--- Task statement ---
Could you please output all of the records exactly?

^^^^^^^^

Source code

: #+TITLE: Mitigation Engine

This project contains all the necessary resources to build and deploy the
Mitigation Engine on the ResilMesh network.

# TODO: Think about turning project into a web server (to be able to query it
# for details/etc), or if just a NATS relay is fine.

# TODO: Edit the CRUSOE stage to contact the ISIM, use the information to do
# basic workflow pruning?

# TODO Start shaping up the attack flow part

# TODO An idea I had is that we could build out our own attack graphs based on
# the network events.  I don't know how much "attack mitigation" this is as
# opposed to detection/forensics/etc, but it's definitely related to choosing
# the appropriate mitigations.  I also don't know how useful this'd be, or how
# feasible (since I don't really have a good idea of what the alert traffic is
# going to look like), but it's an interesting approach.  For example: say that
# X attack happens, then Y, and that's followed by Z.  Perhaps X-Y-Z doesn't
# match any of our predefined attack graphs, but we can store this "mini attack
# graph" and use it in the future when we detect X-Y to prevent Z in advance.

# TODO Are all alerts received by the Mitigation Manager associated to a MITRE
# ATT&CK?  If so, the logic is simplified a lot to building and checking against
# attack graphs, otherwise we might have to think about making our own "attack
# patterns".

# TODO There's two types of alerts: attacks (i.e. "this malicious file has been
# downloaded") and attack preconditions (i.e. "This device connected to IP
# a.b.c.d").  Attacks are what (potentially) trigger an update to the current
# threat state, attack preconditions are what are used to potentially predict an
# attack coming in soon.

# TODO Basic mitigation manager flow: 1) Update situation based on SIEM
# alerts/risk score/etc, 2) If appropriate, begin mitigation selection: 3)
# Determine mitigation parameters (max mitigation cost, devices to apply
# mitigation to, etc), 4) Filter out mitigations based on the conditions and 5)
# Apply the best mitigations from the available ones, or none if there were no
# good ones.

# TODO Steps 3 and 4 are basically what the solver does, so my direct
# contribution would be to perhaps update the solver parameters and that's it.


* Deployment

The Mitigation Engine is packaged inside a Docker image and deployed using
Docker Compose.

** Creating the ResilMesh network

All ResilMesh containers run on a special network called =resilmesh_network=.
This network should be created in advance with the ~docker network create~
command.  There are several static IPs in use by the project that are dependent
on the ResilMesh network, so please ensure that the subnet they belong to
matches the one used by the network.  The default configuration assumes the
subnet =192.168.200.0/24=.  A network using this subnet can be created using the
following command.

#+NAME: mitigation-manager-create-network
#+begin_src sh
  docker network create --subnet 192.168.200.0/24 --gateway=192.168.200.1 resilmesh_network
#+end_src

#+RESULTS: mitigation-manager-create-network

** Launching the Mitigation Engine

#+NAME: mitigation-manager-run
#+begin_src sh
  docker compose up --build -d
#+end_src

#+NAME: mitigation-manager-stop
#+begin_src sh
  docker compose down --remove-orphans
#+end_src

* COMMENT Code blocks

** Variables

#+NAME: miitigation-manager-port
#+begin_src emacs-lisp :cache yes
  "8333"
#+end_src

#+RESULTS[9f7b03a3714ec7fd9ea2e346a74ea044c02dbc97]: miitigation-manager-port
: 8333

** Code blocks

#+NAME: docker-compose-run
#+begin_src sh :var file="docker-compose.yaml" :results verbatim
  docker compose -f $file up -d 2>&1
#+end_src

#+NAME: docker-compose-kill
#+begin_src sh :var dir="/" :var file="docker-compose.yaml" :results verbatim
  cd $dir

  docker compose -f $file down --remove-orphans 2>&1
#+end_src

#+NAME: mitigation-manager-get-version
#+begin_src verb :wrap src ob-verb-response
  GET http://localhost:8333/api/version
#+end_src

^^^^^^^^

--- Answer to the exercise ---
Source code

: #+TITLE: Mitigation Engine

This project contains all the necessary resources to build and deploy the
Mitigation Engine on the ResilMesh network.

# TODO: Think about turning project into a web server (to be able to query it
# for details/etc), or if just a NATS relay is fine.

# TODO: Edit the CRUSOE stage to contact the ISIM, use the information to do
# basic workflow pruning?

# TODO Start shaping up the attack flow part

# TODO An idea I had is that we could build out our own attack graphs based on
# the network events.  I don't know how much "attack mitigation" this is as
# opposed to detection/forensics/etc, but it's definitely related to choosing
# the appropriate mitigations.  I also don't know how useful this'd be, or how
# feasible (since I don't really have a good idea of what the alert traffic is
# going to look like), but it's an interesting approach.  For example: say that
# X attack happens, then Y, and that's followed by Z.  Perhaps X-Y-Z doesn't
# match any of our predefined attack graphs, but we can store this "mini attack
# graph" and use it in the future when we detect X-Y to prevent Z in advance.

# TODO Are all alerts received by the Mitigation Manager associated to a MITRE
# ATT&CK?  If so, the logic is simplified a lot to building and checking against
# attack graphs, otherwise we might have to think about making our own "attack
# patterns".

# TODO There's two types of alerts: attacks (i.e. "this malicious file has been
# downloaded") and attack preconditions (i.e. "This device connected to IP
# a.b.c.d").  Attacks are what (potentially) trigger an update to the current
# threat state, attack preconditions are what are used to potentially predict an
# attack coming in soon.

# TODO Basic mitigation manager flow: 1) Update situation based on SIEM
# alerts/risk score/etc, 2) If appropriate, begin mitigation selection: 3)
# Determine mitigation parameters (max mitigation cost, devices to apply
# mitigation to, etc), 4) Filter out mitigations based on the conditions and 5)
# Apply the best mitigations from the available ones, or none if there were no
# good ones.

# TODO Steps 3 and 4 are basically what the solver does, so my direct
# contribution would be to perhaps update the solver parameters and that's it.


* Deployment

The Mitigation Engine is packaged inside a Docker image and deployed using
Docker Compose.

** Creating the ResilMesh network

All ResilMesh containers run on a special network called =resilmesh_network=.
This network should be created in advance with the ~docker network create~
command.  There are several static IPs in use by the project that are dependent
on the ResilMesh network, so please ensure that the subnet they belong to
matches the one used by the network.  The default configuration assumes the
subnet =192.168.200.0/24=.  A network using this subnet can be created using the
following command.

#+NAME: mitigation-manager-create-network
#+begin_src sh
  docker network create --subnet 192.168.200.0/24 --gateway=192.168.200.1 resilmesh_network
#+end_src

#+RESULTS: mitigation-manager-create-network

** Launching the Mitigation Engine

#+NAME: mitigation-manager-run
#+begin_src sh
  docker compose up --build -d
#+end_src

#+NAME: mitigation-manager-stop
#+begin_src sh
  docker compose down --remove-orphans
#+end_src

* COMMENT Code blocks

** Variables

#+NAME: miitigation-manager-port
#+begin_src emacs-lisp :cache yes
  "8333"
#+end_src

#+RESULTS[9f7b03a3714ec7fd9ea2e346a74ea044c02dbc97]: miitigation-manager-port
: 8333

** Code blocks

#+NAME: docker-compose-run
#+begin_src sh :var file="docker-compose.yaml" :results verbatim
  docker compose -f $file up -d 2>&1
#+end_src

#+NAME: docker-compose-kill
#+begin_src sh :var dir="/" :var file="docker-compose.yaml" :results verbatim
  cd $dir

  docker compose -f $file down --remove-orphans 2>&1
#+end_src

#+NAME: mitigation-manager-get-version
#+begin_src verb :wrap src ob-verb-response
  GET http://localhost:8333/api/version
#+end_src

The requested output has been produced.